▶ **Exercise**: Rewrite all of the material below, replacing every "pose" with "camera" and leaving everything else unchanged.

Stored entries:
►

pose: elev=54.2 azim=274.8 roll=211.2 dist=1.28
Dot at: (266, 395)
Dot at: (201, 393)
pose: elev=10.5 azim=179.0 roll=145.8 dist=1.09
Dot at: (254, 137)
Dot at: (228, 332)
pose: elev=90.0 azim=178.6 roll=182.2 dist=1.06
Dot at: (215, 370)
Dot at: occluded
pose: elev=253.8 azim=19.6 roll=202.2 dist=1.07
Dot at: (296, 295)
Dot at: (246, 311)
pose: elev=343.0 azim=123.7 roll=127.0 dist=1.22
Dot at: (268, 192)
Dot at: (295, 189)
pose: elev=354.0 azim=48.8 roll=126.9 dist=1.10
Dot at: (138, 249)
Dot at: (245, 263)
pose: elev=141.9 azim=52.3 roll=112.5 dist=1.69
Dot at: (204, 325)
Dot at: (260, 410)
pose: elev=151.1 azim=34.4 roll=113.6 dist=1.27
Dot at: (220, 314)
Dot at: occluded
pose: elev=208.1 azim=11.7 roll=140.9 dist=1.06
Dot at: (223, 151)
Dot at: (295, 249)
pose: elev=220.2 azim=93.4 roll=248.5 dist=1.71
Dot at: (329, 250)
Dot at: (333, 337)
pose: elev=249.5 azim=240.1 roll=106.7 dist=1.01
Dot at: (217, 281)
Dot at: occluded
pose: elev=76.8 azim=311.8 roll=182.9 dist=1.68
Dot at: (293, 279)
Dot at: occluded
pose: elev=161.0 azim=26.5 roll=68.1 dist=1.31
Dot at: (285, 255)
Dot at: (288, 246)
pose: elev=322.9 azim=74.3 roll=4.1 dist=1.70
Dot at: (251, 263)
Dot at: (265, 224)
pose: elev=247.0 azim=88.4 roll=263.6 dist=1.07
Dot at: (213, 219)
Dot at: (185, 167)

◄

▶ **Complete answer**:
camera: elev=54.2 azim=274.8 roll=211.2 dist=1.28
Dot at: (266, 395)
Dot at: (201, 393)
camera: elev=10.5 azim=179.0 roll=145.8 dist=1.09
Dot at: (254, 137)
Dot at: (228, 332)
camera: elev=90.0 azim=178.6 roll=182.2 dist=1.06
Dot at: (215, 370)
Dot at: occluded
camera: elev=253.8 azim=19.6 roll=202.2 dist=1.07
Dot at: (296, 295)
Dot at: (246, 311)
camera: elev=343.0 azim=123.7 roll=127.0 dist=1.22
Dot at: (268, 192)
Dot at: (295, 189)
camera: elev=354.0 azim=48.8 roll=126.9 dist=1.10
Dot at: (138, 249)
Dot at: (245, 263)
camera: elev=141.9 azim=52.3 roll=112.5 dist=1.69
Dot at: (204, 325)
Dot at: (260, 410)
camera: elev=151.1 azim=34.4 roll=113.6 dist=1.27
Dot at: (220, 314)
Dot at: occluded
camera: elev=208.1 azim=11.7 roll=140.9 dist=1.06
Dot at: (223, 151)
Dot at: (295, 249)
camera: elev=220.2 azim=93.4 roll=248.5 dist=1.71
Dot at: (329, 250)
Dot at: (333, 337)
camera: elev=249.5 azim=240.1 roll=106.7 dist=1.01
Dot at: (217, 281)
Dot at: occluded
camera: elev=76.8 azim=311.8 roll=182.9 dist=1.68
Dot at: (293, 279)
Dot at: occluded
camera: elev=161.0 azim=26.5 roll=68.1 dist=1.31
Dot at: (285, 255)
Dot at: (288, 246)
camera: elev=322.9 azim=74.3 roll=4.1 dist=1.70
Dot at: (251, 263)
Dot at: (265, 224)
camera: elev=247.0 azim=88.4 roll=263.6 dist=1.07
Dot at: (213, 219)
Dot at: (185, 167)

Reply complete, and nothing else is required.